Hürden bei der Armutsbekämpfung
Armut in Österreich ist gerade jetzt im Advent nicht zu übersehen. Nicht, weil einem vermehrt armutsbetroffene Menschen begegnen; doch der Aufruf, eine warme Suppe oder einen Schlafsack zu spenden, ist überall zu lesen. So wichtig diese Appelle diverser NGOs sind und so sehr die Bereitschaft, individuelle Not zu lindern, uns auszeichnet: All das darf nicht darüber hinwegtäuschen, dass es bei der Armutsbekämpfung nicht um einzelne Schicksale geht, die es mit Almosen zu mildern gilt, sondern um ein strukturelles Thema. Und die Verantwortung dafür liegt nicht beim Christkind oder all jenen, die zu Weihnachten etwas Gutes tun wollen, sondern beim Staat.
Dabei sind es allerdings nicht Geschenke, die der Staat verteilt, sondern er hat seiner Pflicht nachzukommen, allen Menschen ihr Recht auf ein Leben in Würde und sozialer Sicherheit zu gewähren. Dazu verpflichtet uns der Pakt für soziale, wirtschaftliche und kulturelle Rechte, der von Österreich seit mehr als 45 Jahren ratifiziert ist. Darin ist u. a. festgelegt, dass ein Staat jeden Menschen über das gesamte Leben hinweg vor diversen Lebensrisiken und Einkommensverlusten schützen muss, etwa im Krankheitsfall, bei Arbeitslosigkeit oder im Alter.
So ist auch die staatliche Pension, die nach Ende der Erwerbstätigkeit jedem Menschen zusteht – und die niemand infrage stellen möchte –, von diesem Recht auf soziale Sicherheit umfasst, genauso wie das Krankengeld. Und Menschen, deren Einkommen nicht ausreicht, um ihre Grundbedürfnisse zu decken, haben einen Rechtsanspruch auf Sozialhilfe.
Doch – und das wird oft übersehen – das soziale Netz fängt nicht alle auf. Das Sozialhilfe-Grundsatzgesetz ist zum Teil diskriminierend und schließt manche Personen durch Hürden und restriktive Zugangsvoraussetzungen aus. Die Folge: Auch in Österreich müssen Menschen hungern oder frieren – nämlich dann, wenn sie aufgrund der Gesetzesbestimmungen entweder die Sozialhilfe erst gar nicht in Anspruch nehmen (können) oder nicht mehr genügend Geld fürs Heizen und fürs Essen übrig ist – geschweige denn für den Schulausflug der Kinder.

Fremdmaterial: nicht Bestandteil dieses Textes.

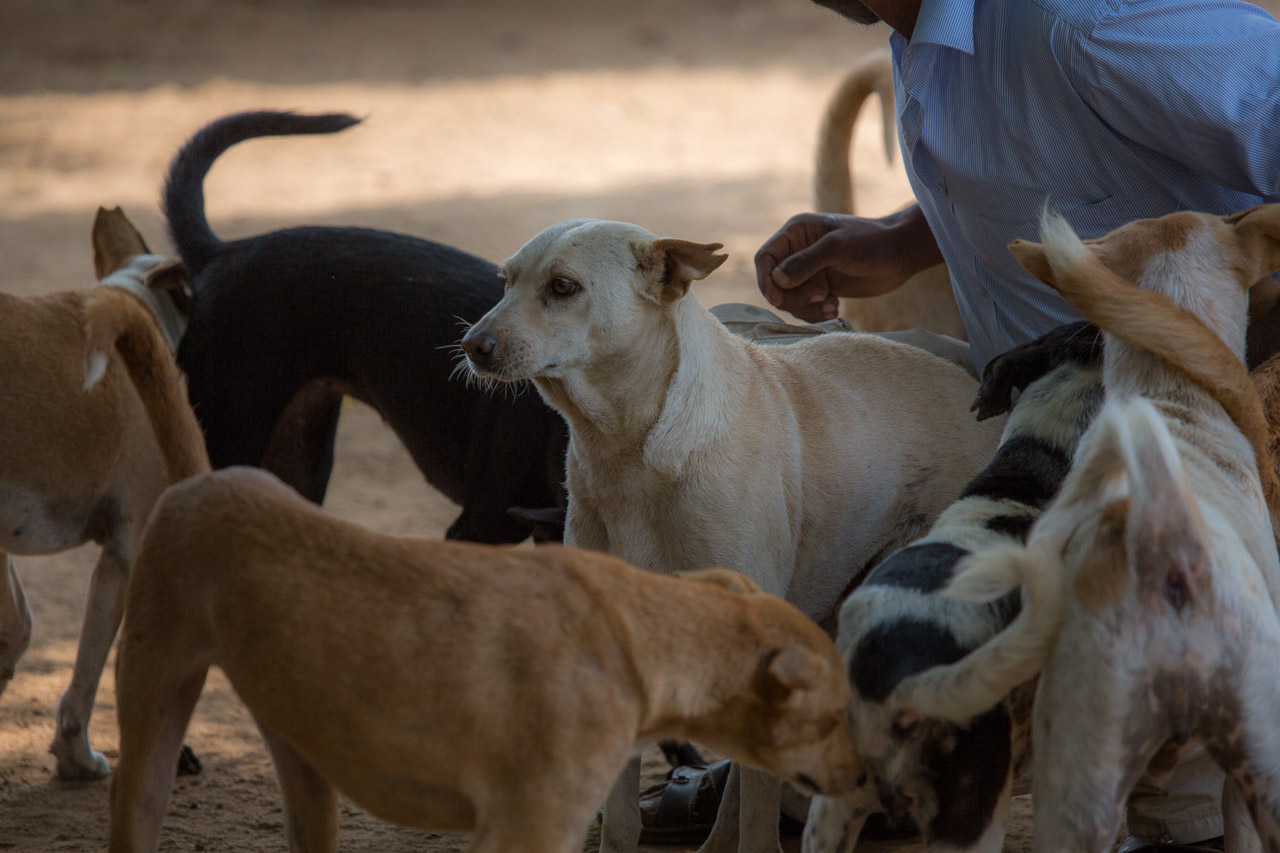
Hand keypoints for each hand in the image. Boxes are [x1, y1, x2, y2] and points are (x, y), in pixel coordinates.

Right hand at [754, 206, 940, 322]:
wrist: (901, 254)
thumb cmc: (871, 242)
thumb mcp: (836, 248)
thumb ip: (805, 263)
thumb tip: (776, 280)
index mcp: (797, 233)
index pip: (766, 258)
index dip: (766, 280)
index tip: (777, 297)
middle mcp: (799, 252)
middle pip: (774, 283)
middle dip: (793, 297)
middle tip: (820, 297)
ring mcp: (810, 271)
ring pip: (789, 299)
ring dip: (805, 308)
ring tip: (830, 306)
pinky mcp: (821, 288)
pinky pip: (805, 307)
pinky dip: (815, 313)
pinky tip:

Hier liegt also der Hebel, an dem angesetzt werden muss. Wenn wir die Armut im Land bekämpfen möchten, müssen wir anerkennen, dass dies auf einer strukturellen Ebene zu passieren hat: Es braucht eine Neugestaltung der Sozialhilfe, mit Mindestsätzen statt der vor fünf Jahren eingeführten Höchstsätze, die nicht auf die Lebensrealitäten der Menschen eingehen. Einen Abbau der Hürden, denen die Menschen im Zugang zur Sozialhilfe begegnen. Und ein Ende der Stigmatisierung und Beschämung durch Politik und Gesellschaft. Armut ist kein Versagen und Sozialhilfe kein Almosen des Staates, sondern sie ist eine Leistung, auf die Menschen einen Anspruch haben. Auch abseits von Weihnachten und ganz ohne Christkind.
Shoura Hashemi ist Geschäftsführerin von Amnesty International Österreich.